Como todas, crecí leyendo cuentos de hadas en los que la princesa encontraba a su príncipe y comían perdices (nunca entendí por qué comían perdices, para el caso, cualquier princesa, hubiera preferido comer bombones o sánguches de miga, pero bueh).
Y eso no es todo, la cosa se pone peor.  Vivo mi adolescencia mirando novelas en las que todos los personajes son igualmente bellos y delgados, con pieles de porcelana y peinados de peluquería hasta cuando recién se levantan, y se la pasan encontrando al amor de sus vidas varias veces por temporada.
Más adelante, me hice adicta de las comedias románticas, y mi cabeza se llenó de estereotipos: hombres perfectos como Jude Law en “El descanso” y chicas lindas e inteligentes como Drew Barrymore en “Letra y música”, que se encontraban en las circunstancias más ridículas y terminaban juntos y felices por siempre, con beso en un día de sol y violines de fondo. Hasta Bridget Jones, gordita, borracha y fumadora empedernida encontraba a su Mark Darcy soñado.

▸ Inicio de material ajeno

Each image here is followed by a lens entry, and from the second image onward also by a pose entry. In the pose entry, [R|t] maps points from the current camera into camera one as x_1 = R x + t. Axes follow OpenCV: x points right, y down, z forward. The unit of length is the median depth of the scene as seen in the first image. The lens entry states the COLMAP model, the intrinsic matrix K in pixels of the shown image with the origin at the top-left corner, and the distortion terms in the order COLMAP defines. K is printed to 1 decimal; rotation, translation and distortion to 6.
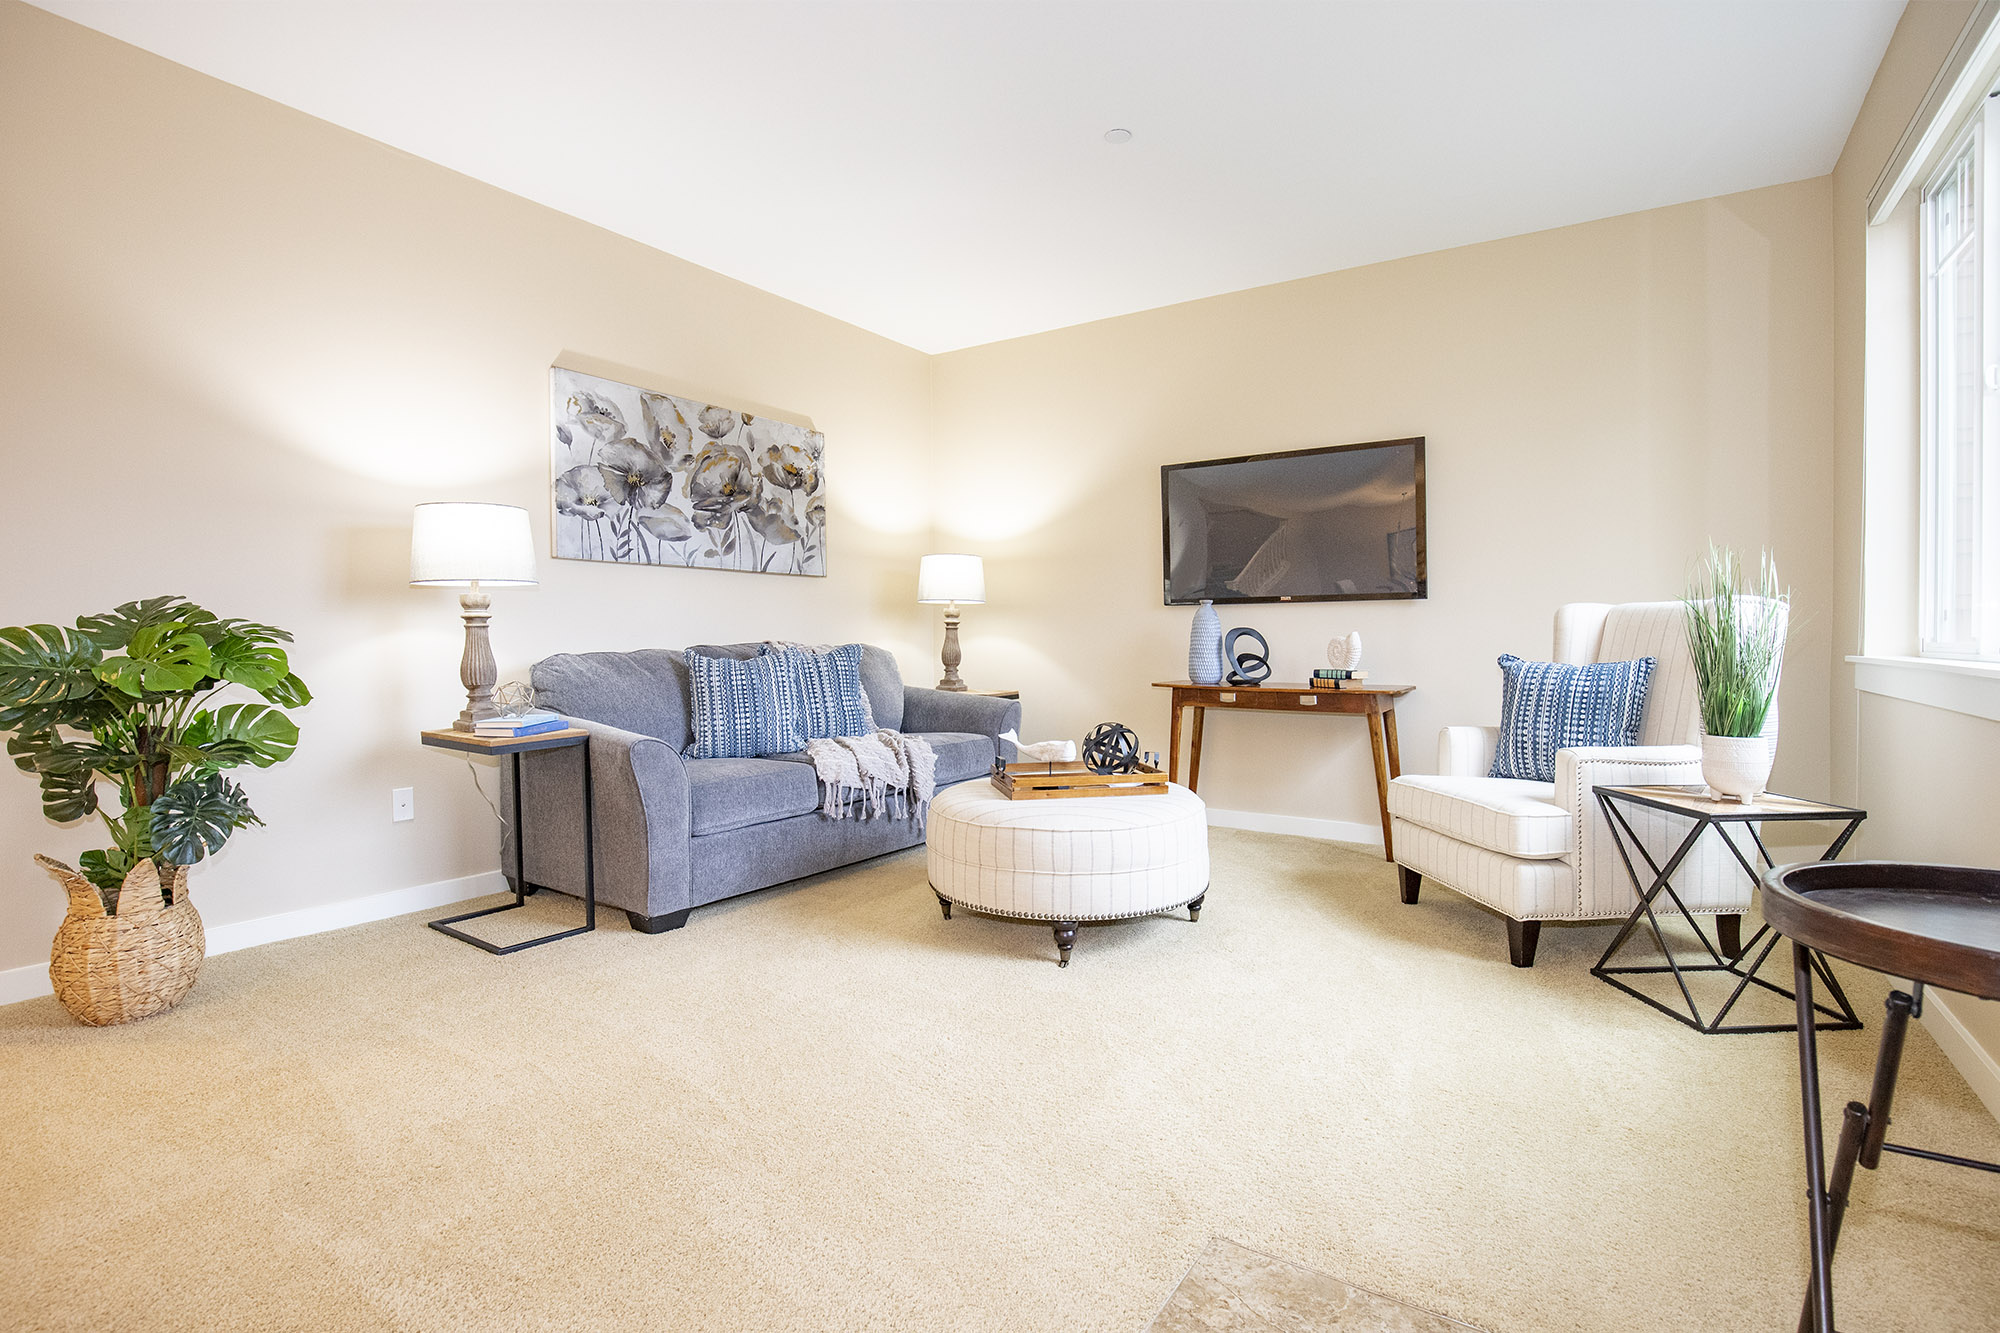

Pero los cuentos, las novelas y las películas son simplemente eso: historias. Entonces, lo que me da miedo es que el príncipe azul que tanto busca sea solo una fantasía, y que yo me quede sola por esperar algo que en realidad no existe. Porque, seamos honestas, el único hombre de azul con el que interactúo es el de vigilancia que cuida la zapatería.
Y ahí es cuando pienso. ¿No se merece lo mejor? ¿Por qué conformarse con menos? ¿Existirá el hombre perfecto? Ay, ojalá que sí.